High-Availability Systems
Systems designed to be operational and accessible for longer periods, minimizing downtime and ensuring continuous service.
Homogeneous Database System
A system where all databases are based on the same DBMS technology.
Horizontal Scaling
Adding more machines to a network to improve the capability to handle more load and perform better, also known as scaling out.
Hortonworks
Provides comprehensive solutions for data management and analytics.
Hot storage
The immediate, high-speed storage of data that is frequently accessed and modified, enabling rapid retrieval and updates.
Huge Pages
Memory pages that are larger than the standard memory page size, beneficial in managing large amounts of memory.
Hybrid Cloud
An IT architecture that incorporates some degree of workload portability, orchestration, and management across a mix of on-premises data centers, private clouds, and public clouds.
Hyperparameter
A configuration that is external to the model and whose value cannot be estimated from data, they are used in processes to help estimate model parameters.
Hyperparameter Tuning
The process of optimizing the configuration parameters of a machine learning model, called hyperparameters, to improve model performance on a given metric.
Hypervisor
A piece of software, firmware, or hardware that creates and runs virtual machines (VMs).
Idempotence
A property of certain operations in mathematics and computer science, whereby they can be applied multiple times without changing the result beyond the initial application.
Immutable Data
Data that once created, cannot be changed. Any modification necessitates the creation of a new instance.
Impala
An open-source, native analytic database for Apache Hadoop, providing high-performance, low-latency SQL queries on Hadoop data.
Imputation
The process of replacing missing data with substituted values, allowing more robust analysis when dealing with incomplete datasets.
Impute
Fill in missing data values with estimated or imputed values to facilitate analysis.
In-Memory Database (IMDB)
A database management system that primarily relies on main memory for computer data storage, faster than disk storage-based databases.
Indexing
The process of creating a data structure (an index) to improve the speed of data retrieval operations on a database.
Informatica
A closed-source data management and data integration solutions provider.
Information Retrieval
The process of obtaining information from a repository, often concerning text-based search.

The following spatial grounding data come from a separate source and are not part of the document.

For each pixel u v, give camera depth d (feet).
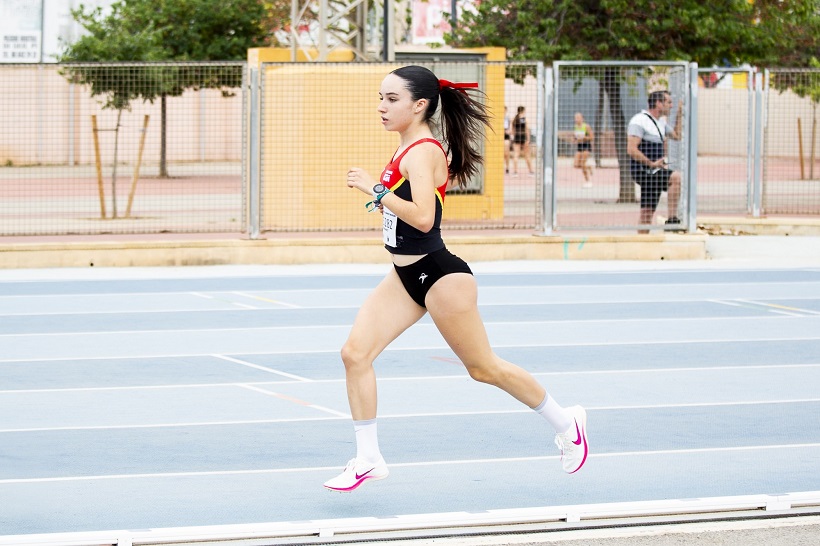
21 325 58.70
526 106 101.40
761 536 26.76
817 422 38.60
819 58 153.99
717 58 132.77
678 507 28.30
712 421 38.70
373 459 29.27
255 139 82.48
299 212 92.22
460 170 29.96
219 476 32.04
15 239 89.10
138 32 167.02
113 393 43.09
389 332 29.07
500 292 70.54
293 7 110.52
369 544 26.08
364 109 92.12
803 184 123.54
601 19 129.59
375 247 82.94
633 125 84.64
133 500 29.78
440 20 228.02
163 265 81.10
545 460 33.78
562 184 102.78
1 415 39.50
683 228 85.92
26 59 202.59
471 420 38.81
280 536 26.45
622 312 63.46
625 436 36.63
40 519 28.19
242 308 64.28
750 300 68.08
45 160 110.42
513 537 26.63
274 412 39.91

Infrastructure as Code (IaC)
A key DevOps practice that involves managing and provisioning computing infrastructure through machine-readable script files, rather than through physical hardware configuration or interactive configuration tools.
Ingest
The initial collection and import of data from various sources into your processing environment.
Ingestion
The process of importing, transferring, loading, and processing data for later use or storage in a database.
Input/Output Operations Per Second (IOPS)
A common performance measurement used to benchmark computer storage devices like hard disk drives (HDD), solid-state drives (SSD), and storage area networks (SAN).
Instance
A single occurrence of an object, often referring to virtual machines (VMs) or individual database items.
Integrate
Combine data from different sources to create a unified view for analysis or reporting.
Integration Testing
A level of software testing where individual units are combined and tested as a group, to expose faults in the interaction between integrated units.
Integrity Constraints
Rules applied to maintain the quality and accuracy of the data inside a database, such as uniqueness, referential integrity, and check constraints.
Interactive Query
A query mechanism allowing users to ask spontaneous questions and receive rapid responses, used in analyzing datasets.